On Writers’ Groups
Read this on galpod.com.
A couple of years ago (feels like forever but it’s mostly the pandemic), when I started writing fiction seriously, I wanted to find out how and so, of course, I looked online. I found a host of online Writers Groups that were very useful for me back then. The forums online gave me a crash course in writers’ lingo in a low-stakes environment where it was ok to ask stupid questions because no one knows your name on the internet*.
I’m an introvert and talking to people is one of my least favourite things to do, especially if I don’t know these people, which is why the internet can be an excellent crutch. No real-time talking required, I can edit my post all day and not say anything idiotic or at least anything ungrammatical. But at some point, I realised that it is a crutch. It’s preventing me from going out and meeting actual people.
And so, I went in search of a writing group and found a writers’ group, which is not entirely the same thing. A writing group is where you come in, you write along with other people, and then you chat, not necessarily about writing. A writers’ group is where you come along, and people read things they wrote, and you give them feedback or just listen to other writers giving them feedback. Or you read something you’ve written and get feedback.
There’s a world of difference between a large forum online and a close-knit group, even if that smaller group does meet online. For instance, this writers’ group moved online because of the pandemic, and we’ve come even closer together. I’m not entirely sure what it is. Could be the fact that you get to know the people better, and can comment about what they read in relation to previous stuff they’ve read. It could just be that people are more committed when it’s a small group, and people do know your name, and they ask after you if you just drop off the face of the earth (or the zoom).

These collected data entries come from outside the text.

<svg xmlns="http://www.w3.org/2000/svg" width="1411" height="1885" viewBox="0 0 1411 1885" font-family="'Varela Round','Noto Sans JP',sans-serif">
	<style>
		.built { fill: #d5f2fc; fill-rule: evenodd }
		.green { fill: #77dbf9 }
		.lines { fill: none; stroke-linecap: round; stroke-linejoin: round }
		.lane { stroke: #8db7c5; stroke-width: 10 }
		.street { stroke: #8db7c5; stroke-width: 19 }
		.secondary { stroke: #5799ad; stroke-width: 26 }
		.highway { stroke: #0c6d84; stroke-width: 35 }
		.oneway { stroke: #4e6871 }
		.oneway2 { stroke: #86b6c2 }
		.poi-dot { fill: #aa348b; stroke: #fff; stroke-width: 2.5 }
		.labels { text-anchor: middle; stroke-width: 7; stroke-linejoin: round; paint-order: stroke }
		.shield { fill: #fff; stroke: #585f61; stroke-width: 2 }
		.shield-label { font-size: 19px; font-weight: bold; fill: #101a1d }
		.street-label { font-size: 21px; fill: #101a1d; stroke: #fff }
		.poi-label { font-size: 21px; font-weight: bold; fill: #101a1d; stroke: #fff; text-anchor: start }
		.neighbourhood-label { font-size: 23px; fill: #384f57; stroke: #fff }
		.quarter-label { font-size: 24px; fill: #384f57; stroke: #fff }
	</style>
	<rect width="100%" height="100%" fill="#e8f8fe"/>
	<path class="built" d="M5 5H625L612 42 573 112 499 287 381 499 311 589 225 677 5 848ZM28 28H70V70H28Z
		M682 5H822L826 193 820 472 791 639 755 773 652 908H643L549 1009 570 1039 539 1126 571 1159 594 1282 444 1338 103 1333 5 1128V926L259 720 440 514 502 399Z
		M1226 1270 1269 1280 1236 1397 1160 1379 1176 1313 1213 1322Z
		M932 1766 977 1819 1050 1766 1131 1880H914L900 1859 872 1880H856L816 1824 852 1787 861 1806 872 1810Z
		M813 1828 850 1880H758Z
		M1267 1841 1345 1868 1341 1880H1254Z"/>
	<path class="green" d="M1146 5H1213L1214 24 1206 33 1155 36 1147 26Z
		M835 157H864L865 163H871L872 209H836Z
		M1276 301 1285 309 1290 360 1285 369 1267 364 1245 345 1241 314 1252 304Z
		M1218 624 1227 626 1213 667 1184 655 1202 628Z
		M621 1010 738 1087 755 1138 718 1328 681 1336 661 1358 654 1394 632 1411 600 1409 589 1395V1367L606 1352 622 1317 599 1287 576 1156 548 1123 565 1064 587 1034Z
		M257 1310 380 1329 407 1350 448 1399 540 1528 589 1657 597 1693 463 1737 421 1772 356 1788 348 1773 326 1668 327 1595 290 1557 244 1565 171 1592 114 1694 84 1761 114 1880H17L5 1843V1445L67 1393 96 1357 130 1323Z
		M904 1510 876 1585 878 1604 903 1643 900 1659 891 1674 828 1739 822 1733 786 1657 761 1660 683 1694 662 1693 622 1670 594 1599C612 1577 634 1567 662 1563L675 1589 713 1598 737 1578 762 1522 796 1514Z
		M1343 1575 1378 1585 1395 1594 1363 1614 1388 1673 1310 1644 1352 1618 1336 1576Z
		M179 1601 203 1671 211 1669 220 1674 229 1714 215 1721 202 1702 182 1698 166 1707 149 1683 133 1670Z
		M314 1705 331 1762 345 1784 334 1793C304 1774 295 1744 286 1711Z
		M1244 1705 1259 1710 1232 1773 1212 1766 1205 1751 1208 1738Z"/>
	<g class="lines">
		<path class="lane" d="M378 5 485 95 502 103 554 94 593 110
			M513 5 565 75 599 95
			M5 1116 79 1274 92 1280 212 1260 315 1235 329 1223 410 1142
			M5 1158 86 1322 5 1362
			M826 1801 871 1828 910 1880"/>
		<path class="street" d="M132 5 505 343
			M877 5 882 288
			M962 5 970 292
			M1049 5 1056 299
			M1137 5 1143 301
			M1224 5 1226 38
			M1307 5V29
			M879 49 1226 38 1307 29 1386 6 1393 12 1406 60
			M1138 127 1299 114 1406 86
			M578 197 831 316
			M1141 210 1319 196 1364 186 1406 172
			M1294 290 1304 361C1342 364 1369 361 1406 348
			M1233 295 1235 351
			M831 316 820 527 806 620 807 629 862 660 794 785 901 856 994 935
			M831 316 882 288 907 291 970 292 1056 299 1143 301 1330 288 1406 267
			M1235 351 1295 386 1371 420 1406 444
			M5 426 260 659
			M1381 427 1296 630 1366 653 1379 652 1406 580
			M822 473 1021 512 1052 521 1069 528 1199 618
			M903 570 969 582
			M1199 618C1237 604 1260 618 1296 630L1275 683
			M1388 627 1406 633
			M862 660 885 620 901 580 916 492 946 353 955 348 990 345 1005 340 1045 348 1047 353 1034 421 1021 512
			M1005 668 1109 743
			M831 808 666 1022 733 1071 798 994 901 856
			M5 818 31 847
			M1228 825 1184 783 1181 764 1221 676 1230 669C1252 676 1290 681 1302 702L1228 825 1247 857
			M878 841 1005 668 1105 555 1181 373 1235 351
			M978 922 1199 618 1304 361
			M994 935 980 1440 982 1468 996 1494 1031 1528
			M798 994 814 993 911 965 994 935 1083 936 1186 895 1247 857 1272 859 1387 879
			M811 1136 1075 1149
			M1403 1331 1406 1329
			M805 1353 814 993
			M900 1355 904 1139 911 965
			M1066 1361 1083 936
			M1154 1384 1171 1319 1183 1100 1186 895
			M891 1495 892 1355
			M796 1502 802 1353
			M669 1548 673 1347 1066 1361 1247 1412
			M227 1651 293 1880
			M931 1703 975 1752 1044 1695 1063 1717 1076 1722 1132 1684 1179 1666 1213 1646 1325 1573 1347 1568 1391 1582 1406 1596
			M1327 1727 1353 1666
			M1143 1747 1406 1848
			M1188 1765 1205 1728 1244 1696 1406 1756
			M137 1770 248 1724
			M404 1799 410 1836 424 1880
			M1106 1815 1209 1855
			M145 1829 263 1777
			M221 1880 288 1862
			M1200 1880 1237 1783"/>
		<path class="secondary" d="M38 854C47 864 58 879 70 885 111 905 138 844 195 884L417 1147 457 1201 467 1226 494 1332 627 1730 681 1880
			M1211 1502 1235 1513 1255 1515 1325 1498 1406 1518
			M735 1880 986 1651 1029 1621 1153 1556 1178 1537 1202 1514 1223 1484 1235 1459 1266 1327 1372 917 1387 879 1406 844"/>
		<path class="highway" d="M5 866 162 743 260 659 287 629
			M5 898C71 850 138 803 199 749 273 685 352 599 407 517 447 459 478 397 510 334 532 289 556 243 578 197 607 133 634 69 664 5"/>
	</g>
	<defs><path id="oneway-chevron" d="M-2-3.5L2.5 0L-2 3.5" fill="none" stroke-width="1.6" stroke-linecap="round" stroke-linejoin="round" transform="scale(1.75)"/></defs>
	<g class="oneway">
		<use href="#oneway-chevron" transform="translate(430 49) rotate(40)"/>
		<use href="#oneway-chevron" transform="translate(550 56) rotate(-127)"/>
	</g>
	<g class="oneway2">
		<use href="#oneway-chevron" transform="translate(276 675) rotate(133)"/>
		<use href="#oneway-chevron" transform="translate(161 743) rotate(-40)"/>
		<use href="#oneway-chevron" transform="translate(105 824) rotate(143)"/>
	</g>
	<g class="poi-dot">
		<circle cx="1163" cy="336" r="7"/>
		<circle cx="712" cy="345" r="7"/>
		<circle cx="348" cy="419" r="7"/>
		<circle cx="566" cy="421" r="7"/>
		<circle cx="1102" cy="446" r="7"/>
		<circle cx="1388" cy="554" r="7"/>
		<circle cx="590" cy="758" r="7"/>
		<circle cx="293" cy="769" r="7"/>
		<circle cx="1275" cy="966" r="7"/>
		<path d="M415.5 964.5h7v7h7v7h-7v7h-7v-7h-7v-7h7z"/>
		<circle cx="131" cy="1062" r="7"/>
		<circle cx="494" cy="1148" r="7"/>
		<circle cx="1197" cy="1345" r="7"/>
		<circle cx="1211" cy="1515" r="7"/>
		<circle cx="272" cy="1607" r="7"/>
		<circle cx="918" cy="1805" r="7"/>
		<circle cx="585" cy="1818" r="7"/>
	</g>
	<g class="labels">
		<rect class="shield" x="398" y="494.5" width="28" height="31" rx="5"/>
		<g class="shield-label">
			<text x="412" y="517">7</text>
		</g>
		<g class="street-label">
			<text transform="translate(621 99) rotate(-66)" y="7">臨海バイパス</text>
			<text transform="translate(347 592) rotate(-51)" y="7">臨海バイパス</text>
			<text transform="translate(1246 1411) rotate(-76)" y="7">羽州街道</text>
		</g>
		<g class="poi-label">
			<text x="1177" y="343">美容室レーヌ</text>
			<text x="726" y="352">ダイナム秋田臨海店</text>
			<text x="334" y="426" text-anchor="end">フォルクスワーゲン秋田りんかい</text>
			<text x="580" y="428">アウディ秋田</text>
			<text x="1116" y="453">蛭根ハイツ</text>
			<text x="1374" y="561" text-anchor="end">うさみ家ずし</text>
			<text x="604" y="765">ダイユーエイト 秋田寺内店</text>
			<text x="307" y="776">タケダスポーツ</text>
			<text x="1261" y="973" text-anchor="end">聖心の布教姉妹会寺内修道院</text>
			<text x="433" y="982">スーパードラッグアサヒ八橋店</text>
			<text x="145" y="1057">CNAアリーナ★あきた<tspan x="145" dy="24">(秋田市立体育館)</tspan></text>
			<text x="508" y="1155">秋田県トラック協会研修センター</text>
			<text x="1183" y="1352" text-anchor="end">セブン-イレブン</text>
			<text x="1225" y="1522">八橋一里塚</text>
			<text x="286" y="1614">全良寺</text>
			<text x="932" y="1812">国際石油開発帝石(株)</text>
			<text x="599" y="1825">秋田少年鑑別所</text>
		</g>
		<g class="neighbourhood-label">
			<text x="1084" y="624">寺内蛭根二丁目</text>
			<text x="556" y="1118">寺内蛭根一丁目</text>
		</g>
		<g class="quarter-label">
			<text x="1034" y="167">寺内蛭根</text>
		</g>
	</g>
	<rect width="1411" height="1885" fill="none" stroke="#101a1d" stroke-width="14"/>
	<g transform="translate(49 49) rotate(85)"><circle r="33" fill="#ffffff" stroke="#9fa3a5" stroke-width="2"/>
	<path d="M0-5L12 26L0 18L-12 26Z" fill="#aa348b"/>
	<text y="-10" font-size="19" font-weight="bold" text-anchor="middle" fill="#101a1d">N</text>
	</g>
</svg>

And it could be the honest and thoughtful feedback. We have such fantastic discussions in our group. Every once in a while, someone would say something that just clicks for you and will move your writing forward. Not just your project, your whole writing. And that’s awesome. And every once in a while you say something that clicks for someone else, and you get to see that, because it’s not some random alias online, it’s someone you’ve met and you talk to on a regular basis. And you get to watch that person’s writing grow, and that’s a feeling like no other.
* I always use my actual name, so that’s not true for me, but oh well.